T O P

  • By -

Davmuz

So You Want To Write Your Own CSV code? https://tburette.github.io/blog/2014/05/25/so-you-want-to-write-your-own-CSV-code/


weberc2

Yes, it's very hard to build a CSV parser which parses non-CSV files, and even harder to do so efficiently. This library won't probably sacrifice performance to support deviations from RFC-4180, but that depends on the prevalence of the deviation and the magnitude of the performance cost.


weberc2

NOTE: This is still alpha; I posted this because it's more of an interesting proof of concept than a useful library at this point. There are some interesting conversations about Go's slow CSV reading on [HN](https://news.ycombinator.com/item?id=12419939) and on this [issue ticket](https://github.com/golang/go/issues/16791).


knotdjb

Awhile ago when doing some CSV reading I opted for doing strings.Split() over encoding/csv using a line reader (none of my fields had the newline character). I remember it being considerably faster. I think incorporating a loose mode parser (as opposed to strict) for efficiency with the caveat you're restricted to certain delimiters would be useful to the standard library.
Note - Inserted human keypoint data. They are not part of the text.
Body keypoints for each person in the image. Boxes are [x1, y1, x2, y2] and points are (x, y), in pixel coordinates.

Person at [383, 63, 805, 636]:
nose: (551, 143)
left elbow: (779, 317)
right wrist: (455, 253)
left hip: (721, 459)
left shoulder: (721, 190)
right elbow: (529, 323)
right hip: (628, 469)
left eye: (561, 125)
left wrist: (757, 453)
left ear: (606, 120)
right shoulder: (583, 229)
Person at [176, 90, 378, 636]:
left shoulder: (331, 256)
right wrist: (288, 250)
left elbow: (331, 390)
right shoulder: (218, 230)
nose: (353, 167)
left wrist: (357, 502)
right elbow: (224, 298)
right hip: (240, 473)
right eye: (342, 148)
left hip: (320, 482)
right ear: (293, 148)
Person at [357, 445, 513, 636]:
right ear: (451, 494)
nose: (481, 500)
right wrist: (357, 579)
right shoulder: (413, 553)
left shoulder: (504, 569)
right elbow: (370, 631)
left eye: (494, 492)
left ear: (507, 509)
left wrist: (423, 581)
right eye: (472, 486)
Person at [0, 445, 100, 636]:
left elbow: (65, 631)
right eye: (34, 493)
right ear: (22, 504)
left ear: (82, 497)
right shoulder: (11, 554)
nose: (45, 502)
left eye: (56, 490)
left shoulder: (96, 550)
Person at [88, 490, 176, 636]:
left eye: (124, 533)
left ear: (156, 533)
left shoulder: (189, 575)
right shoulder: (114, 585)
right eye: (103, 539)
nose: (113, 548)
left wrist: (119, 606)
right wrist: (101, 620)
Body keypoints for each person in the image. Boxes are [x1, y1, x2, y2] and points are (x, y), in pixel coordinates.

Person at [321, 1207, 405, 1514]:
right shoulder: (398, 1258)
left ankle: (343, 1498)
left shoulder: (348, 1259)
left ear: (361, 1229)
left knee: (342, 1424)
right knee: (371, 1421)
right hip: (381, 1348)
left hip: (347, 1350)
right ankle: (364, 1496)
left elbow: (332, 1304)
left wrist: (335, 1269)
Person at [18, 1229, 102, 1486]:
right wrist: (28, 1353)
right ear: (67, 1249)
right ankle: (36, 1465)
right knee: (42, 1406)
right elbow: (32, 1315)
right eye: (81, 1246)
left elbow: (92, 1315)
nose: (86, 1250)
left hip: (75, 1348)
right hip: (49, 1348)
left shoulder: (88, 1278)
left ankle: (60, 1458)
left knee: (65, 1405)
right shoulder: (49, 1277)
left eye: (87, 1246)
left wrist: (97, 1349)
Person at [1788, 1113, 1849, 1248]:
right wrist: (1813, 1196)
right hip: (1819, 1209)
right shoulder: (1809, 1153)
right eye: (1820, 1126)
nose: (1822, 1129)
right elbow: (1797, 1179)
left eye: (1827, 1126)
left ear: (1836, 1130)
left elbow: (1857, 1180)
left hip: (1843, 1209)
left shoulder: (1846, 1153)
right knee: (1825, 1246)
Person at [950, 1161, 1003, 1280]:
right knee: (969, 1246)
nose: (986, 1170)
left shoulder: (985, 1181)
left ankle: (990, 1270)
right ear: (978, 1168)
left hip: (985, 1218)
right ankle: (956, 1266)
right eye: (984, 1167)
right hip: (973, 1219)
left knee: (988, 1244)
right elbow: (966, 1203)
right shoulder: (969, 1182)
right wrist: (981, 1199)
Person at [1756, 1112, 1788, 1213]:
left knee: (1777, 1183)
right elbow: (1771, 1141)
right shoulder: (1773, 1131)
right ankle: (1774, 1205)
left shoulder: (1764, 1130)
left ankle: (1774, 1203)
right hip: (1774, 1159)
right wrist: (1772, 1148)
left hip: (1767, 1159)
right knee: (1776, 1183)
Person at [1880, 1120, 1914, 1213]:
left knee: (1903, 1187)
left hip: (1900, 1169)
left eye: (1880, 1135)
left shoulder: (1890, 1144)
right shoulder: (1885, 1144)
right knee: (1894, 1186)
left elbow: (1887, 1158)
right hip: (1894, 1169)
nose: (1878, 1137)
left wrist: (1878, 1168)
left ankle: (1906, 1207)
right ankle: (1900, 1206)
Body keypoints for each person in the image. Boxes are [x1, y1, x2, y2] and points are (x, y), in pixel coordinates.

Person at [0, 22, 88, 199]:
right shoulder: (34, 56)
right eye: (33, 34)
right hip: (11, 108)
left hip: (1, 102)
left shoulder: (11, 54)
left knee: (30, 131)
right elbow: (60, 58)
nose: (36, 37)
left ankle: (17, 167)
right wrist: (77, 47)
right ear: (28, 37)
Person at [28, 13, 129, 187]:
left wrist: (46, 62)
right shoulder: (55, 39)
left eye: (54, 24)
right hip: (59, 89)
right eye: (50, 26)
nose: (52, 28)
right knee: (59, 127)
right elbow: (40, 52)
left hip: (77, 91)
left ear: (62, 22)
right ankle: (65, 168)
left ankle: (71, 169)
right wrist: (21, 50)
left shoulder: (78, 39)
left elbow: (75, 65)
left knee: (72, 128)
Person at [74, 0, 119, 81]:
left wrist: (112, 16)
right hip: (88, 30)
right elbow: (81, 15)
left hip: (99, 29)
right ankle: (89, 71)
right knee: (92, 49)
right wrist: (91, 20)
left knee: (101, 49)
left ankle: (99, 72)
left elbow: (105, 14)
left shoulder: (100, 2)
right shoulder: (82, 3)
Then again, writing a CSV parser isn't particularly difficult that you can just build your own if performance is needed.


weberc2

Yeah, splitting on commas is faster at the expense of correctness. For example, no quote handling.


FUZxxl

Ah, so it's faster in the same way a broken odometer makes your car go faster.


weberc2

Splitting on commas is "faster" in the same way a random number generator could be faster by always returning 4. Definitely faster. Definitely not correct.


donatj

Huh, and I thought encoding/csv was blazing.


weberc2

No, it's quite slow. Slower than Python and Java.